Building consent values include goods and services tax (GST), which increased from 12.5 percent to 15 percent from 1 October 2010. It is not possible to separate the impact of this change on building consent statistics.

Figures given are unadjusted unless otherwise stated.

Residential buildings

In April 2011, compared with April 2010, consents were issued for:

  • 927 new dwelling units, including apartments, down 34 percent
  • 893 new dwellings, excluding apartments, down 32 percent
  • 34 new apartment units, down 63 percent (apartment numbers can vary considerably from month to month).

While the overall level of consents is low in April 2011, with many series still decreasing, there are signs that the decline in residential building consents is easing. When the volatile apartment category is excluded:

  • The trend for the number of new dwellings authorised has fallen nearly one-third since March 2010, but the rate of decline is easing.
  • The seasonally adjusted number rose 3.8 percent, following a 3.3 percent rise in March 2011.

For the number of new dwellings authorised, including apartments, the picture is similar but with some key differences:

  • The trend has fallen nearly one-third since April 2010, to the lowest level since this series began in 1982. The rate of decline is easing, but to a lesser degree.

Supplied data:
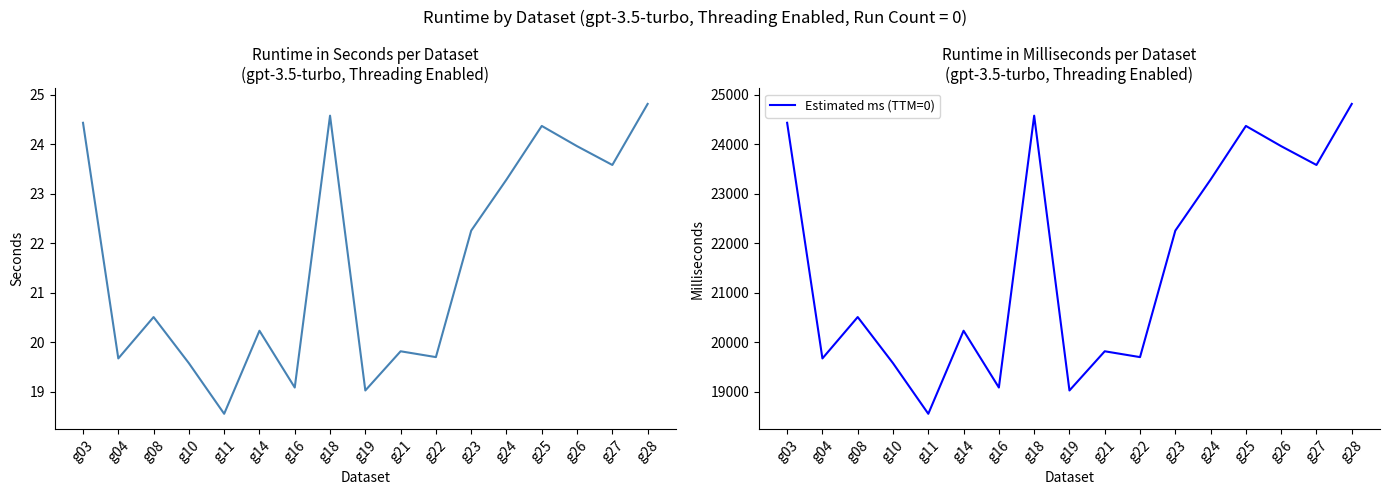

How many interior local valleys does the Estimated ms (TTM=0) series have?

6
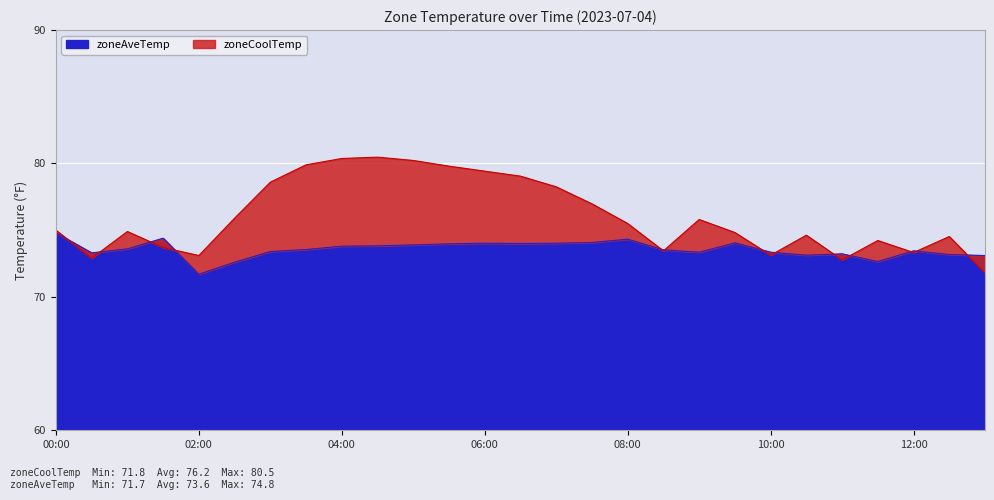

Rank the series by their maximum value, from highest to lowest.

zoneCoolTemp, zoneAveTemp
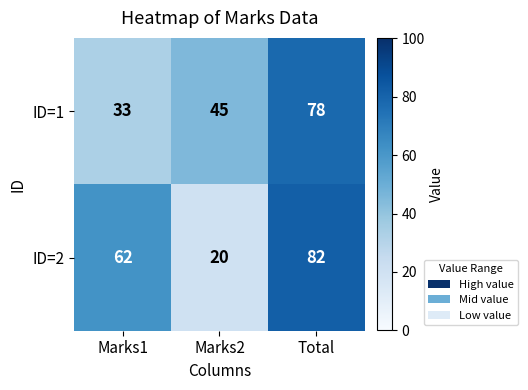

What is the sum of all ID=1 values?

156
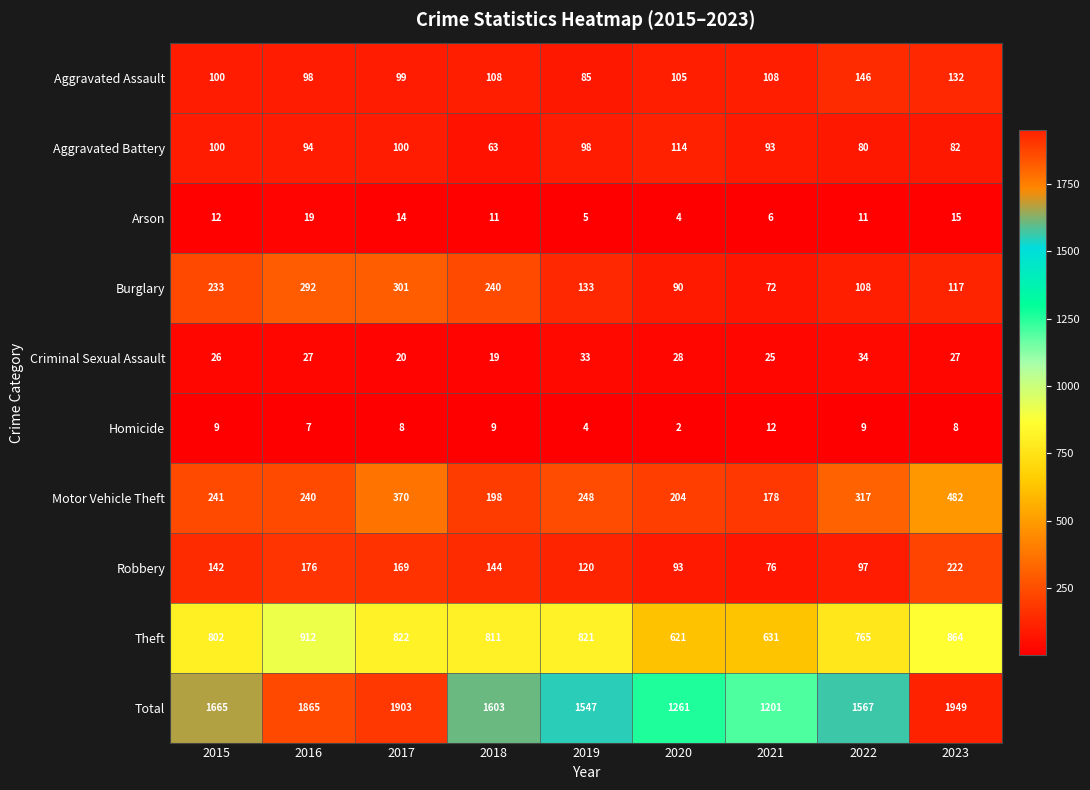

True or false: Aggravated Assault has a value of 146 at 2022.

True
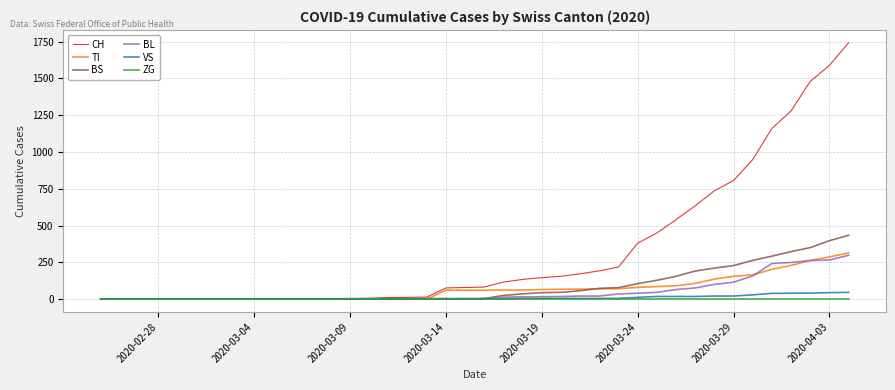

Which series has the widest spread of values?

CH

What you need to do:
1: From the building consents excerpt, pull out the passage between "Residential buildings" and "month to month).", inclusive, copying it word for word.
2: Locate each line in the records containing the string "series", treating case as significant, and copy those lines.
The building consents excerpt and the records have nothing to do with each other.

Answers given:
1:
Residential buildings

In April 2011, compared with April 2010, consents were issued for:

  • 927 new dwelling units, including apartments, down 34 percent
  • 893 new dwellings, excluding apartments, down 32 percent
  • 34 new apartment units, down 63 percent (apartment numbers can vary considerably from month to month).

2:
How many interior local valleys does the Estimated ms (TTM=0) series have?
Rank the series by their maximum value, from highest to lowest.
Which series has the widest spread of values?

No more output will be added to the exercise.